Gene therapy involves the transfer of corrected genes to specific cells in the body. With gene therapy, the genes do not integrate into the genome. This approach can be potentially curative in slow- or non-dividing cells (e.g., adult liver or central nervous system).

Homology’s Genetic Medicines Pipeline

*Homology retains U.S. rights to in vivo programs; Novartis has ex-U.S. rights and worldwide rights to ex vivo programs.

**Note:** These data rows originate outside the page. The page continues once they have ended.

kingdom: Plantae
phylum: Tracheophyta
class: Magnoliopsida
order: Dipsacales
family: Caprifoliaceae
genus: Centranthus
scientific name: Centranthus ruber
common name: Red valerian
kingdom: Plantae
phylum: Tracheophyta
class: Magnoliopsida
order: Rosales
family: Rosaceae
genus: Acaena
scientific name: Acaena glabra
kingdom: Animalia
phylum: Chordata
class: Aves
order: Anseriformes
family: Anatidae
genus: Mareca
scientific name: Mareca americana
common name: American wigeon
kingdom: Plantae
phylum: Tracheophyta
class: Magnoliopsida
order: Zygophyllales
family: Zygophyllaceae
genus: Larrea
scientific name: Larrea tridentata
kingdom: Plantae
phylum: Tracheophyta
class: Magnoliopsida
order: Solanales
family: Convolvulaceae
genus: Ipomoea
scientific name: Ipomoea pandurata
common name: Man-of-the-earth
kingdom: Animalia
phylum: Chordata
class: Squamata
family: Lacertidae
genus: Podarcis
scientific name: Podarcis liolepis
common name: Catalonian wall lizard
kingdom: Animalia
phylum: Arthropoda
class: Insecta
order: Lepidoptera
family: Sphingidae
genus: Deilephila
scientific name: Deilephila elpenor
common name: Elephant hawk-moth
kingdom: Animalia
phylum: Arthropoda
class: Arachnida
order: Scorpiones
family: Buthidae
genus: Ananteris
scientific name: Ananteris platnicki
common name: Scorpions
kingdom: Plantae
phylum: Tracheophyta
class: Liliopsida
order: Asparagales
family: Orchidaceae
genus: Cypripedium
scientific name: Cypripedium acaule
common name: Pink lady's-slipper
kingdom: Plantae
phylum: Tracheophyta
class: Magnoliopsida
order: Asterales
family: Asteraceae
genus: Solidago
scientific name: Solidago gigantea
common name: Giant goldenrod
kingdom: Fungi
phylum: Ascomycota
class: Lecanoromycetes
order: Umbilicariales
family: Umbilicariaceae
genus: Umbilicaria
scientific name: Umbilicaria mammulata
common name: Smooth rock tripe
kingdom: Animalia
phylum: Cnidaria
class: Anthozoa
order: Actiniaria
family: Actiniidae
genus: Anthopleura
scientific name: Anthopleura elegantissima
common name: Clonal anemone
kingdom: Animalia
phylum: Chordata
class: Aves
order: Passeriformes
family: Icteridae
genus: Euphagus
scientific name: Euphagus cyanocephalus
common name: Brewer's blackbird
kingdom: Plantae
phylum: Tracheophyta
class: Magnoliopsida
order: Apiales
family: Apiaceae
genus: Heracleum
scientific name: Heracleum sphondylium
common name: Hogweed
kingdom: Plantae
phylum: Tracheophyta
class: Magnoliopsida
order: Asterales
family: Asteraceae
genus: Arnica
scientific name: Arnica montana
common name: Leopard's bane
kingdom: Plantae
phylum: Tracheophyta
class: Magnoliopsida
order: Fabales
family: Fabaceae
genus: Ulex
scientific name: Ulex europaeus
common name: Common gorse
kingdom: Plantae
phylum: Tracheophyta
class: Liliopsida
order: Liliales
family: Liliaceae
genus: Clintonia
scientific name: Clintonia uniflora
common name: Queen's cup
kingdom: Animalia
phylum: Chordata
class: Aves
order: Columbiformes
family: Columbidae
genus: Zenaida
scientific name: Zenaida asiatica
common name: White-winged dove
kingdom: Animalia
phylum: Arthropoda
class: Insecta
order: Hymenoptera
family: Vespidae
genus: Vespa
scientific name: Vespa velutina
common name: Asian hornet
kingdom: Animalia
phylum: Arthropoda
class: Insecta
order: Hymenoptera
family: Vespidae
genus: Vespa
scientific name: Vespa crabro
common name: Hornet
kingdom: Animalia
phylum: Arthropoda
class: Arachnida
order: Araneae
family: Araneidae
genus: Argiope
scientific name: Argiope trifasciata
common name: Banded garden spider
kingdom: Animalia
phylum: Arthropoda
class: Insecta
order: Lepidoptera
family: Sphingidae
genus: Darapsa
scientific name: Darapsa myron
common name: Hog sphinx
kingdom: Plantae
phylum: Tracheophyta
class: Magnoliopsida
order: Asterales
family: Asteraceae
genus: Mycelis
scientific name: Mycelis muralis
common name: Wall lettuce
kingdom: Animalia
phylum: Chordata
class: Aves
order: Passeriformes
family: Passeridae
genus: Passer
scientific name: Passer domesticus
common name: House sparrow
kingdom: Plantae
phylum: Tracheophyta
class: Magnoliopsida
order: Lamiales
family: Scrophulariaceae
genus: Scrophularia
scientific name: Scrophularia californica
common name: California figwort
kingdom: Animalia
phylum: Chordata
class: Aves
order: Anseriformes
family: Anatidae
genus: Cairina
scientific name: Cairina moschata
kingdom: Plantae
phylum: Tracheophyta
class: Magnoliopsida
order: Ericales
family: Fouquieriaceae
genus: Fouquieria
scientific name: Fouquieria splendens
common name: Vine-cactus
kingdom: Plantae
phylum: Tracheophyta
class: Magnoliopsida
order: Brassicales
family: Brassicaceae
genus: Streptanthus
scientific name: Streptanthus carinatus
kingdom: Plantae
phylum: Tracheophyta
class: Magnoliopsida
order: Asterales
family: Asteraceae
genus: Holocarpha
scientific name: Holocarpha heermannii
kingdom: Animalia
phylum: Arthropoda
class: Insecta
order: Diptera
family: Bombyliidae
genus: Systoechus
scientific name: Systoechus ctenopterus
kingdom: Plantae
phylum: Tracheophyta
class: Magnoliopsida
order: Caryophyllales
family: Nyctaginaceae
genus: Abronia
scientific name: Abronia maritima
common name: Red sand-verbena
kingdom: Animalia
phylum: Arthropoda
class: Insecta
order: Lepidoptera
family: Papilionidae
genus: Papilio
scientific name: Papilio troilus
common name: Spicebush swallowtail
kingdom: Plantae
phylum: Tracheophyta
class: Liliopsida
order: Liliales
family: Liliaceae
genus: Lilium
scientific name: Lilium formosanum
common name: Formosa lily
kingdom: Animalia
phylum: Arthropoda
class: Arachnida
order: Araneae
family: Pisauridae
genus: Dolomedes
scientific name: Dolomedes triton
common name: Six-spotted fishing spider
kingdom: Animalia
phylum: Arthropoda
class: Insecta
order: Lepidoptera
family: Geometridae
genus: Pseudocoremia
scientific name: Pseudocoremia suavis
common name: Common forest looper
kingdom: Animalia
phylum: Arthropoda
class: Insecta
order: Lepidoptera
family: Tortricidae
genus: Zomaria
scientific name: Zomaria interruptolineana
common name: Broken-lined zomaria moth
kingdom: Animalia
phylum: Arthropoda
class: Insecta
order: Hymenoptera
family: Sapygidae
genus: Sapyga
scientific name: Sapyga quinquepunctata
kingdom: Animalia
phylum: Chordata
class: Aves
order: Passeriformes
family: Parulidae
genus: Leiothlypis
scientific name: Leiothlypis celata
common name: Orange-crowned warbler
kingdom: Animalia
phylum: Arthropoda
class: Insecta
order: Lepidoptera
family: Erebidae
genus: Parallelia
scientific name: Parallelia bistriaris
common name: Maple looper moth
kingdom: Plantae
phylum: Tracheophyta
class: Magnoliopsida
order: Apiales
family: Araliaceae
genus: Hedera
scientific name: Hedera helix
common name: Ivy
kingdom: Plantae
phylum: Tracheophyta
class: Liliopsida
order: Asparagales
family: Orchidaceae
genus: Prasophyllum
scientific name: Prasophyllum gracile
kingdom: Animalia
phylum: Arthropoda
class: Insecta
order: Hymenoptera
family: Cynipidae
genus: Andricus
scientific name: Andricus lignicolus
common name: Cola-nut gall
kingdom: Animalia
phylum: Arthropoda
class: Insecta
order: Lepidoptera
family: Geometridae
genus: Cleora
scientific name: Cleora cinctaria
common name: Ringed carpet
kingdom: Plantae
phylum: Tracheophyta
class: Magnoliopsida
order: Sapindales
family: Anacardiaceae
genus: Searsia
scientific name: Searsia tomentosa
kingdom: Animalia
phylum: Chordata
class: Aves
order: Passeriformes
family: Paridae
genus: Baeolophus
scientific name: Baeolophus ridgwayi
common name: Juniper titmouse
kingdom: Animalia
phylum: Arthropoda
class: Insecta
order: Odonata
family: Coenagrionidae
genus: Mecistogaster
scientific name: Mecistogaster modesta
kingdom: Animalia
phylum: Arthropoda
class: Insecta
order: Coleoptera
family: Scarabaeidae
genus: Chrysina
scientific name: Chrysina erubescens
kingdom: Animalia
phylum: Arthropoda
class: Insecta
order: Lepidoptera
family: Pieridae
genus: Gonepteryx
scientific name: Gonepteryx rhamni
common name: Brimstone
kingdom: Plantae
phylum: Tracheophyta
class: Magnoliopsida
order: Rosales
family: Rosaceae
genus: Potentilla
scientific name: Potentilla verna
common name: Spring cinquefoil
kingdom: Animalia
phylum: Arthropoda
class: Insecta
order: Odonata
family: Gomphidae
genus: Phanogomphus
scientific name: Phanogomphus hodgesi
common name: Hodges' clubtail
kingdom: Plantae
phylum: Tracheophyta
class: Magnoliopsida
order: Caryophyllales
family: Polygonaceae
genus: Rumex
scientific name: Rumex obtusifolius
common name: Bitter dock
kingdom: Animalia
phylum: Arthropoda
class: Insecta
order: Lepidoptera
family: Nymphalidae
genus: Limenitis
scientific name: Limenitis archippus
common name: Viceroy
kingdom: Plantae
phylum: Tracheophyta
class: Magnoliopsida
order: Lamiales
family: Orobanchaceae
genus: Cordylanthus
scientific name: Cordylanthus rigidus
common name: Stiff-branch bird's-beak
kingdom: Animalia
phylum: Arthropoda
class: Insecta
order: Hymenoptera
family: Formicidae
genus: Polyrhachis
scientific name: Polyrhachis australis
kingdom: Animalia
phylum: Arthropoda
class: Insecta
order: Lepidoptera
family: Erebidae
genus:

Adult Phenylketonuria (PKU)
Our most advanced product candidate is a gene therapy treatment (HMI-102) for phenylketonuria, or PKU. PKU is a rare inborn error of metabolism caused by a mutation in the PAH gene. PKU results in a loss of function of the enzyme phenylalanine hydroxylase, which is responsible for the metabolism of phenylalanine (Phe), an amino acid obtained exclusively from the diet. If left untreated, toxic levels of Phe can accumulate in the blood and result in progressive and severe neurological impairment. Currently, there are no treatment options for PKU that target the underlying genetic cause of the disease. It has been estimated that PKU affects nearly 15,000 people in the U.S. with a worldwide prevalence of 50,000 people.

We are in IND-enabling studies with HMI-102, a gene therapy candidate designed to address the genetic cause of the disease by delivering functional copies of the PAH gene to adult patients via our proprietary AAVHSCs. HMI-102 was granted Orphan Drug Designation by the U.S. Food and Drug Administration.